On June 12, 2025, Google Cloud, Google Workspace, and Google Security Operations products experienced a global service disruption characterized by increased 503 errors in external API requests. This incident affected a wide array of Google Cloud services, leading to intermittent API and user-interface access issues for customers worldwide. The issue began around 10:49 PDT and impacted multiple regions, with varying recovery times.

The root cause was identified as a null pointer exception within Service Control, Google’s API management and control plane system. A new feature added on May 29, 2025, for quota policy checks contained a code path that lacked proper error handling and feature flag protection. On June 12, a policy change with unintended blank fields was inserted into Service Control’s regional Spanner tables. This policy data, replicated globally, triggered the vulnerable code path, causing Service Control binaries to enter a crash loop across all regional deployments.

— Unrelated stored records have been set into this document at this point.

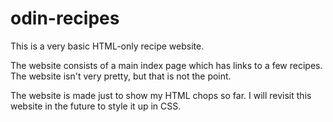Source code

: # odin-recipes

This is a very basic HTML-only recipe website.

The website consists of a main index page which has links to a few 
recipes. The website isn't very pretty, but that is not the point. 

The website is made just to show my HTML chops so far. I will revisit 
this  website in the future to style it up in CSS.
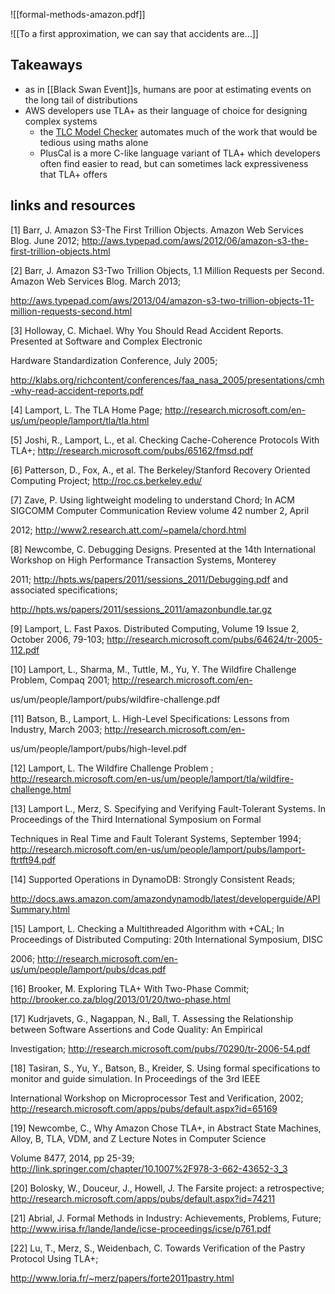 ![[formal-methods-amazon.pdf]]

![[To a first approximation, we can say that accidents are...]]

## Takeaways

- as in [[Black Swan Event]]s, humans are poor at estimating events on the long tail of distributions
- AWS developers use TLA+ as their language of choice for designing complex systems
	- the [TLC Model Checker](https://lamport.azurewebsites.net/tla/toolbox.html) automates much of the work that would be tedious using maths alone
	- PlusCal is a more C-like language variant of TLA+ which developers often find easier to read, but can sometimes lack expressiveness that TLA+ offers

## links and resources

[1] Barr, J. Amazon S3-The First Trillion Objects. Amazon Web Services Blog. June 2012; http://aws.typepad.com/aws/2012/06/amazon-s3-the-first-trillion-objects.html

[2] Barr, J. Amazon S3-Two Trillion Objects, 1.1 Million Requests per Second. Amazon Web Services Blog. March 2013; 

http://aws.typepad.com/aws/2013/04/amazon-s3-two-trillion-objects-11-million-requests-second.html

[3] Holloway, C. Michael. Why You Should Read Accident Reports. Presented at Software and Complex Electronic 

Hardware Standardization Conference, July 2005; 

http://klabs.org/richcontent/conferences/faa_nasa_2005/presentations/cmh-why-read-accident-reports.pdf

[4] Lamport, L. The TLA Home Page; http://research.microsoft.com/en-us/um/people/lamport/tla/tla.html

[5] Joshi, R., Lamport, L., et al. Checking Cache-Coherence Protocols With TLA+; http://research.microsoft.com/pubs/65162/fmsd.pdf

[6] Patterson, D., Fox, A., et al. The Berkeley/Stanford Recovery Oriented Computing Project; http://roc.cs.berkeley.edu/

[7] Zave, P. Using lightweight modeling to understand Chord; In ACM SIGCOMM Computer Communication Review volume 42 number 2, April 

2012; http://www2.research.att.com/~pamela/chord.html

[8] Newcombe, C. Debugging Designs. Presented at the 14th International Workshop on High Performance Transaction Systems, Monterey 

2011; http://hpts.ws/papers/2011/sessions_2011/Debugging.pdf and associated specifications; 

http://hpts.ws/papers/2011/sessions_2011/amazonbundle.tar.gz

[9] Lamport, L. Fast Paxos. Distributed Computing, Volume 19 Issue 2, October 2006, 79-103; http://research.microsoft.com/pubs/64624/tr-2005-112.pdf

[10] Lamport, L., Sharma, M., Tuttle, M., Yu, Y. The Wildfire Challenge Problem, Compaq 2001; http://research.microsoft.com/en-

us/um/people/lamport/pubs/wildfire-challenge.pdf

[11] Batson, B., Lamport, L. High-Level Specifications: Lessons from Industry, March 2003; http://research.microsoft.com/en-

us/um/people/lamport/pubs/high-level.pdf

[12] Lamport, L. The Wildfire Challenge Problem ; http://research.microsoft.com/en-us/um/people/lamport/tla/wildfire-challenge.html

[13] Lamport L., Merz, S. Specifying and Verifying Fault-Tolerant Systems. In Proceedings of the Third International Symposium on Formal 

Techniques in Real Time and Fault Tolerant Systems, September 1994; http://research.microsoft.com/en-us/um/people/lamport/pubs/lamport-ftrtft94.pdf

[14] Supported Operations in DynamoDB: Strongly Consistent Reads; 

http://docs.aws.amazon.com/amazondynamodb/latest/developerguide/APISummary.html

[15] Lamport, L. Checking a Multithreaded Algorithm with +CAL; In Proceedings of Distributed Computing: 20th International Symposium, DISC 

2006; http://research.microsoft.com/en-us/um/people/lamport/pubs/dcas.pdf

[16] Brooker, M. Exploring TLA+ With Two-Phase Commit; http://brooker.co.za/blog/2013/01/20/two-phase.html

[17] Kudrjavets, G., Nagappan, N., Ball, T. Assessing the Relationship between Software Assertions and Code Quality: An Empirical 

Investigation; http://research.microsoft.com/pubs/70290/tr-2006-54.pdf

[18] Tasiran, S., Yu, Y., Batson, B., Kreider, S. Using formal specifications to monitor and guide simulation. In Proceedings of the 3rd IEEE 

International Workshop on Microprocessor Test and Verification, 2002; http://research.microsoft.com/apps/pubs/default.aspx?id=65169

[19] Newcombe, C., Why Amazon Chose TLA+, in Abstract State Machines, Alloy, B, TLA, VDM, and Z Lecture Notes in Computer Science 

Volume 8477, 2014, pp 25-39; http://link.springer.com/chapter/10.1007%2F978-3-662-43652-3_3

[20] Bolosky, W., Douceur, J., Howell, J. The Farsite project: a retrospective; http://research.microsoft.com/apps/pubs/default.aspx?id=74211

[21] Abrial, J. Formal Methods in Industry: Achievements, Problems, Future; http://www.irisa.fr/lande/lande/icse-proceedings/icse/p761.pdf

[22] Lu, T., Merz, S., Weidenbach, C. Towards Verification of the Pastry Protocol Using TLA+; 

http://www.loria.fr/~merz/papers/forte2011pastry.html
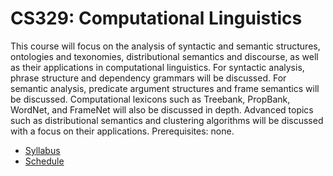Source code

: CS329: Computational Linguistics
=====

This course will focus on the analysis of syntactic and semantic structures, ontologies and texonomies, distributional semantics and discourse, as well as their applications in computational linguistics. For syntactic analysis, phrase structure and dependency grammars will be discussed. For semantic analysis, predicate argument structures and frame semantics will be discussed.  Computational lexicons such as Treebank, PropBank, WordNet, and FrameNet will also be discussed in depth.  Advanced topics such as distributional semantics and clustering algorithms will be discussed with a focus on their applications. Prerequisites: none.

* [Syllabus](Syllabus)
* [Schedule](Schedule)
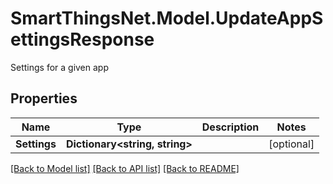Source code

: # SmartThingsNet.Model.UpdateAppSettingsResponse
Settings for a given app
## Properties

Name | Type | Description | Notes
------------ | ------------- | ------------- | -------------
**Settings** | **Dictionary&lt;string, string&gt;** |  | [optional] 

[[Back to Model list]](../README.md#documentation-for-models) [[Back to API list]](../README.md#documentation-for-api-endpoints) [[Back to README]](../README.md)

Google’s Site Reliability Engineering team began triaging within two minutes, identifying the root cause and initiating a “red-button” fix to disable the offending policy serving path within 10 minutes. The rollout of this fix was completed within 40 minutes, leading to recovery in smaller regions. However, larger regions like us-central-1 experienced extended recovery times, up to 2 hours and 40 minutes, due to a “thundering herd” effect on the underlying Spanner infrastructure as Service Control tasks restarted without appropriate randomized exponential backoff.

The incident led to widespread customer impact, with many experiencing 503 errors and service unavailability. Compounding the issue, the Cloud Service Health infrastructure itself was affected, delaying initial incident reports and leaving some customers without a clear signal of the outage. While most services recovered by 13:45 PDT, some residual impacts, particularly on services like Dataflow and Vertex AI Online Prediction, persisted until 18:18 PDT.

Google has committed to several remediation steps. These include freezing changes to the Service Control stack, modularizing its architecture to fail open, auditing all systems consuming globally replicated data for incremental propagation, enforcing feature flag protection for critical binaries, improving error handling and testing, ensuring randomized exponential backoff in systems, and enhancing external communication channels to remain operational even during widespread outages.